Василий Темный (Тумасов) - страница 9

* * *

Пришел отрок, внес тазик и кувшин с водой. Помог князю встать, облачиться. Потом полил из кувшина и дождавшись, когда тот утрется льняным полотенцем, удалился.

Князю есть совершенно не хотелось. Раньше, бывало, ото сна отойдя, торопился в трапезную, а ныне от всего съестного воротит.

Вошла старая боярыня Матрена, внесла ковшик теплого, парного молока с медом, поставила на столик, крытый льняной скатертью, сказала участливо:

– Испей, голубь мой. Эко болезнь тя истрепала.

Голос боярыни вернул в далекую, далекую пору, когда его, тогда еще малого отрока эта же боярыня Матрена, совсем молодая, пригожая, по утрам потчевала молоком с медом.

Василий Дмитриевич улыбнулся ей благодарно:

– Спасибо, матушка Матрена. Памятны мне твои ласки, хоть и далеки они теперь.

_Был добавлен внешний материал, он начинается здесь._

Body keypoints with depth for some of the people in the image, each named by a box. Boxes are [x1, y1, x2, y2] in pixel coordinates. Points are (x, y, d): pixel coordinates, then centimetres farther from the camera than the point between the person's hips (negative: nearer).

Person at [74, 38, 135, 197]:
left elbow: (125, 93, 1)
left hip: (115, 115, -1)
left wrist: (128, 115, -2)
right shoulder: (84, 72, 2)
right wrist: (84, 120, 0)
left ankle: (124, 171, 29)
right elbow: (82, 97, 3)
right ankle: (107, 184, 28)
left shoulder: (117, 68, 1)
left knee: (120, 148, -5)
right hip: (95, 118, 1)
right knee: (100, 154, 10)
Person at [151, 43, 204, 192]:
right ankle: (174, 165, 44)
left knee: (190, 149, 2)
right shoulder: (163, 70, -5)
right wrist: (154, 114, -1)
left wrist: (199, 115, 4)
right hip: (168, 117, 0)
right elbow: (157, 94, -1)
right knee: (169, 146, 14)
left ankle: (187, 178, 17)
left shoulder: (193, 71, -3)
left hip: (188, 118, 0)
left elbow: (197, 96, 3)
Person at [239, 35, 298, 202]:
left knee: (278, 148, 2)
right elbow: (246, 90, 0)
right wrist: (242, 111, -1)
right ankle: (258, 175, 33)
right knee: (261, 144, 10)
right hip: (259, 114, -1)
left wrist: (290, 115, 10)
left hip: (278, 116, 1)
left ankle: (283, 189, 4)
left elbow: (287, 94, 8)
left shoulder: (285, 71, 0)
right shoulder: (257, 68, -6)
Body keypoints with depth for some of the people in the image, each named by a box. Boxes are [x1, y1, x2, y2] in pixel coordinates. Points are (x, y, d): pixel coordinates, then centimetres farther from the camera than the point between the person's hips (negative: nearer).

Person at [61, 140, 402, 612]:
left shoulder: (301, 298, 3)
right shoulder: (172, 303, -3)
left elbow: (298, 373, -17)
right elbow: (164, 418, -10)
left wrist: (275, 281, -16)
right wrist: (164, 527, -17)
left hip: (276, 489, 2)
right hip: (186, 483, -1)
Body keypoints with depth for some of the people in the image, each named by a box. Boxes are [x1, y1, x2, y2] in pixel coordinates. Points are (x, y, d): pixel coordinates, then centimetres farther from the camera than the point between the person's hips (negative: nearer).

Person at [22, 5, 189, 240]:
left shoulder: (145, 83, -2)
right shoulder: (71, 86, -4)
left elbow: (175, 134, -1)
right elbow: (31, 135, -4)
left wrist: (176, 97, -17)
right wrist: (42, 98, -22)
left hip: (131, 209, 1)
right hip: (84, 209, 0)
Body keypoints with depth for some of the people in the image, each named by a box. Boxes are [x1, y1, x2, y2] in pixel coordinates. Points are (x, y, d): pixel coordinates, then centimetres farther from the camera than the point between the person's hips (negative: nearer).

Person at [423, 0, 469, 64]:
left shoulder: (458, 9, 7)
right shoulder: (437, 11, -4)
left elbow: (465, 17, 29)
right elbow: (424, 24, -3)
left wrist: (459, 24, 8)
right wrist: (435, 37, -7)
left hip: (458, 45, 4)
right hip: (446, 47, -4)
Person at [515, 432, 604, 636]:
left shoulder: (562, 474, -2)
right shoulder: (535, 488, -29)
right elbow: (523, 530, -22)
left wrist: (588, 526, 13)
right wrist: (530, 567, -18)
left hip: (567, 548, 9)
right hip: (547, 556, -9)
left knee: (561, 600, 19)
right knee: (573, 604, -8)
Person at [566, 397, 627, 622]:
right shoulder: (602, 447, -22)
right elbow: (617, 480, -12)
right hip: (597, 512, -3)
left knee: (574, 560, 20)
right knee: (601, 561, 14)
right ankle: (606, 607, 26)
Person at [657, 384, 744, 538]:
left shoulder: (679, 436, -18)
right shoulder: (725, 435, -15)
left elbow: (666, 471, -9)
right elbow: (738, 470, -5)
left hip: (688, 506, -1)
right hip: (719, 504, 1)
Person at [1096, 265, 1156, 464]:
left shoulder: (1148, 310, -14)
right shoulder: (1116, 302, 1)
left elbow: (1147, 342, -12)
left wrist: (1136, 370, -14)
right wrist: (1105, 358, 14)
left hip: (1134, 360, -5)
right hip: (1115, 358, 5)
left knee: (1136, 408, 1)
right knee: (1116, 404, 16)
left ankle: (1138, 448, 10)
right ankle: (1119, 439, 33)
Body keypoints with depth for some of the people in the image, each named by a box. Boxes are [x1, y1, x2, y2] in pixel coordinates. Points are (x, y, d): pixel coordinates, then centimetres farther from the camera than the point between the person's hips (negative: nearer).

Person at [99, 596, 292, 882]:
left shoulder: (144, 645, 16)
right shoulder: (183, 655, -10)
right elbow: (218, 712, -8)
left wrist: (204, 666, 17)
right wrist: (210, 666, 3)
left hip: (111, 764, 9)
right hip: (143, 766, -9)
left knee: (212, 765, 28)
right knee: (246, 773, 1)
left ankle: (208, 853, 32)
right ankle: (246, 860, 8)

– А поди забыл боярина Илью? Он тя в твои годы детские на коне учил держаться. Бывало, посадит охлюпком, а ты молодцом держишься за гриву. Однако кричал, когда конь на водопой пойдет и голову над корытом наклонит.

Князь рассмеялся:

– Я, матушка, опасался через голову в колоду с водой упасть…

Закрылась за боярыней дверь, а князь несколько глотков молока из ковшика испил, как вошла великая княгиня. Софья Витовтовна поклонилась, спросила участливо:

– Как почивал, князь мой, сокол?

– Ох, Софьюшка, был сокол, да отлетался.

Она нахмурилась:

– К чему ты так, как хворь прилепилась к те, так и отстанет. Аль Самуилу не веришь?

– Не на все Самуил разумен. На Господа полагаюсь, на него надежда.

Княгиня уселась в кресло, Василий Дмитриевич смотрел на жену влюбленно. Молодая, всего-то немного, как за три десятка лет перевалило, красива, хоть и крупна в теле, в отца Витовта удалась.

Князь сел рядом, взял ее руку.

– Я вот о чем говорить хочу с тобой, Софьюшка. Всяко в жизни может случиться со мной. Мы вот на Бога уповаем, а он, глядишь, по-своему распорядится. Так ты того, гляди, княгинюшка, держи бразды в руках своих твердо. Василий, сын наш, на великом княжении Московском остается. Чтобы никто не попытался власть его оспаривать.

Говорит князь Василий, в глаза жене смотрит, а они у нее сухие, ни слезинки. Крепится Софья, горе свое в подушку выплакала. Погладил ей руку Василий, сказал по-доброму:

– Лепка ты, Софьюшка, видать срубил я дерево не по себе, сам, вишь, как немощен, а оставляю березку в соку.

Великая княгиня нахмурилась:

– Полно, государь мой, еще не все у нас кануло в леты. Встанешь на ноги, запоют и наши соловьи.

Василий улыбнулся:

– Дай-то Бог, Софьюшка. Однако не о том ныне речь с тобой поведу. Москва с Тверью все не решат спор давний, кто великого княжения достоин. Казалось бы, уже давно ханом Узбеком определено, великим князем дед наш Калита назван, ан тверские князья не хотят того признавать. Чую, князь Борис станет у сына нашего оспаривать княжение великое. А при том Борис Александрович отправился на поклон к отцу твоему Витовту поддержки искать.